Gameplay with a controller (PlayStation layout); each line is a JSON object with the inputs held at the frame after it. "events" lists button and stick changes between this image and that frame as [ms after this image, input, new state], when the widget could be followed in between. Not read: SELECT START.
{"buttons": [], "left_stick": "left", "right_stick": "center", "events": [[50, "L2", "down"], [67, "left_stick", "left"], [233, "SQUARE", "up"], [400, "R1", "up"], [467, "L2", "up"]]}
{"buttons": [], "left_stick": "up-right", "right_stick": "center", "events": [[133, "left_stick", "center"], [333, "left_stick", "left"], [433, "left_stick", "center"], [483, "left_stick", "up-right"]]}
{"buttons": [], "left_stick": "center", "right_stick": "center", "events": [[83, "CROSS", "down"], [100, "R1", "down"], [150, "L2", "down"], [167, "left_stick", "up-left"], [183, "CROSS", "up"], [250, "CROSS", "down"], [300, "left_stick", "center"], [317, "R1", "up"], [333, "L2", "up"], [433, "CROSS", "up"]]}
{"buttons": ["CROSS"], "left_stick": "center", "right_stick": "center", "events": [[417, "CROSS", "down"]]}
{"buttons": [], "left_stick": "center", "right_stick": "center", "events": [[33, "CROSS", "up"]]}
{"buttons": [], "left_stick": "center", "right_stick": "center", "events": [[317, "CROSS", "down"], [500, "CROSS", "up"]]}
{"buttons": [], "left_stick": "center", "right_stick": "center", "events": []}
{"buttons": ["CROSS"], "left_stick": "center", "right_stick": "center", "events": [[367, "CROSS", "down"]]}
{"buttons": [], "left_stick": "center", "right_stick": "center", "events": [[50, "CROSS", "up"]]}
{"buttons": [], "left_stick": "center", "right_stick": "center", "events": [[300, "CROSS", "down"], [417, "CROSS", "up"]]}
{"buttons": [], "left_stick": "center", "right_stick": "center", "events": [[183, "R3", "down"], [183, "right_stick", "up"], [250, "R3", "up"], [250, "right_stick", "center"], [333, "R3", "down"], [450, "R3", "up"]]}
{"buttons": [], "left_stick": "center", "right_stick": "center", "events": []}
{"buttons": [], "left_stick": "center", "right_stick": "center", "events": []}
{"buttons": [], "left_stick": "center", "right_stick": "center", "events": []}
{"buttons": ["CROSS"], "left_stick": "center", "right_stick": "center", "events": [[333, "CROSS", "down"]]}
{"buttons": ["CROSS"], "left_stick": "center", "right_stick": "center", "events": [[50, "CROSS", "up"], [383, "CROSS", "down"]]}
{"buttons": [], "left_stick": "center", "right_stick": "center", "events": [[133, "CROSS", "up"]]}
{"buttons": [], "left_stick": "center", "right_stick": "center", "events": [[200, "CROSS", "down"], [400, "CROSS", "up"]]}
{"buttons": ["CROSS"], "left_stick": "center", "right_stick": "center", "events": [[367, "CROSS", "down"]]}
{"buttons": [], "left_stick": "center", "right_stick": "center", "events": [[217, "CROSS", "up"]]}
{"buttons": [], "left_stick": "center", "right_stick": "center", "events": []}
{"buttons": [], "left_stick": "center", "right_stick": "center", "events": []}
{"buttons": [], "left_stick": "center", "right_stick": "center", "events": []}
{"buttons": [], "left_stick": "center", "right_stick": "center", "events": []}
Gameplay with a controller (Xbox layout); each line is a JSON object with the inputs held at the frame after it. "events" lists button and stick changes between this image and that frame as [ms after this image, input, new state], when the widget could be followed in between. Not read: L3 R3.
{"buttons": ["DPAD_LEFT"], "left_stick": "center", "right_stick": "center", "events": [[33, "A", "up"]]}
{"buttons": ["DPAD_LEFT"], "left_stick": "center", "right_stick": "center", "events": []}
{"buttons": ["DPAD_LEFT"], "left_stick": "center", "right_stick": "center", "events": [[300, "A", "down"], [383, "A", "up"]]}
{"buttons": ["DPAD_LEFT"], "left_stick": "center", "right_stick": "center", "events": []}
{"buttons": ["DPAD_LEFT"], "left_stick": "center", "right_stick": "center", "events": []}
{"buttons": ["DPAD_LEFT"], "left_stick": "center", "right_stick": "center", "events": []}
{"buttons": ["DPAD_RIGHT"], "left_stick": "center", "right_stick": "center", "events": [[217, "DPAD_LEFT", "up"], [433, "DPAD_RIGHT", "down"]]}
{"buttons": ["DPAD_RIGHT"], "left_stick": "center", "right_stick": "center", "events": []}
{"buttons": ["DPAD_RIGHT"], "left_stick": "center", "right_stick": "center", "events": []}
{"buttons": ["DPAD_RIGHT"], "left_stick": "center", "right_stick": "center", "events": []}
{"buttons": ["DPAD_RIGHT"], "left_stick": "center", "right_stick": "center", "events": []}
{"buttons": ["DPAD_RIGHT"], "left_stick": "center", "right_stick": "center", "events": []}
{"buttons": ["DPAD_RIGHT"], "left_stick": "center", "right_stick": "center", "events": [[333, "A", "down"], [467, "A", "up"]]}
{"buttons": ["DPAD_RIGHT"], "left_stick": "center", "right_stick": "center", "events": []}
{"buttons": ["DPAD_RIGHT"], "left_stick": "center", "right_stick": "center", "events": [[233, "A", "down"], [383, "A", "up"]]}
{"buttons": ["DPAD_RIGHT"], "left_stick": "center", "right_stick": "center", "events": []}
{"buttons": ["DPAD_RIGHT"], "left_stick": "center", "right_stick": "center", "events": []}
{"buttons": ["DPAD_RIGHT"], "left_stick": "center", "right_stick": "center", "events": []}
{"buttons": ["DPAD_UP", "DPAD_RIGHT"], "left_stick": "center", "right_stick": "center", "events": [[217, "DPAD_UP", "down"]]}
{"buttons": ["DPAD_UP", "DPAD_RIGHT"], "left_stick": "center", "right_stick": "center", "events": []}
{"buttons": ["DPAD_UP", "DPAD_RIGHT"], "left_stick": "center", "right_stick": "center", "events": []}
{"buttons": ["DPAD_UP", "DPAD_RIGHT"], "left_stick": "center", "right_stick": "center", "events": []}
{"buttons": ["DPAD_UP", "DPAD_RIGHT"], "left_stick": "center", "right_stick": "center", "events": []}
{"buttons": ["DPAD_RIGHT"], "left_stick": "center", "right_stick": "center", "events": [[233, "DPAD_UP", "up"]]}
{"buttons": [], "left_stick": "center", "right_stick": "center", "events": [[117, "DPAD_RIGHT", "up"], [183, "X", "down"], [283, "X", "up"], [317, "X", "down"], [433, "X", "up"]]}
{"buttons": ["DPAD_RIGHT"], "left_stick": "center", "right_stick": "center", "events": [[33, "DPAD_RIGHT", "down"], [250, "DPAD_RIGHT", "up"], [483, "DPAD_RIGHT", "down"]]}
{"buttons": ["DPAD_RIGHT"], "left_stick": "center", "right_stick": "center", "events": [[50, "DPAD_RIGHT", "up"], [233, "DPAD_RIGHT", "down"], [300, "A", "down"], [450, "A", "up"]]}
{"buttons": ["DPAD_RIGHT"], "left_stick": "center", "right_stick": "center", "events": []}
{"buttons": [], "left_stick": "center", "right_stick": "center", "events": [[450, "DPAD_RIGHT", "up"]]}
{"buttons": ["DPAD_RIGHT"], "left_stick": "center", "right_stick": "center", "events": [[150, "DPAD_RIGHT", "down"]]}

* _TASK GOAL_
Whenever the word "inputs" occurs in a line of the listing above, return that line.

* _FINISHED EXERCISE_
Gameplay with a controller (PlayStation layout); each line is a JSON object with the inputs held at the frame after it. "events" lists button and stick changes between this image and that frame as [ms after this image, input, new state], when the widget could be followed in between. Not read: SELECT START.
Gameplay with a controller (Xbox layout); each line is a JSON object with the inputs held at the frame after it. "events" lists button and stick changes between this image and that frame as [ms after this image, input, new state], when the widget could be followed in between. Not read: L3 R3.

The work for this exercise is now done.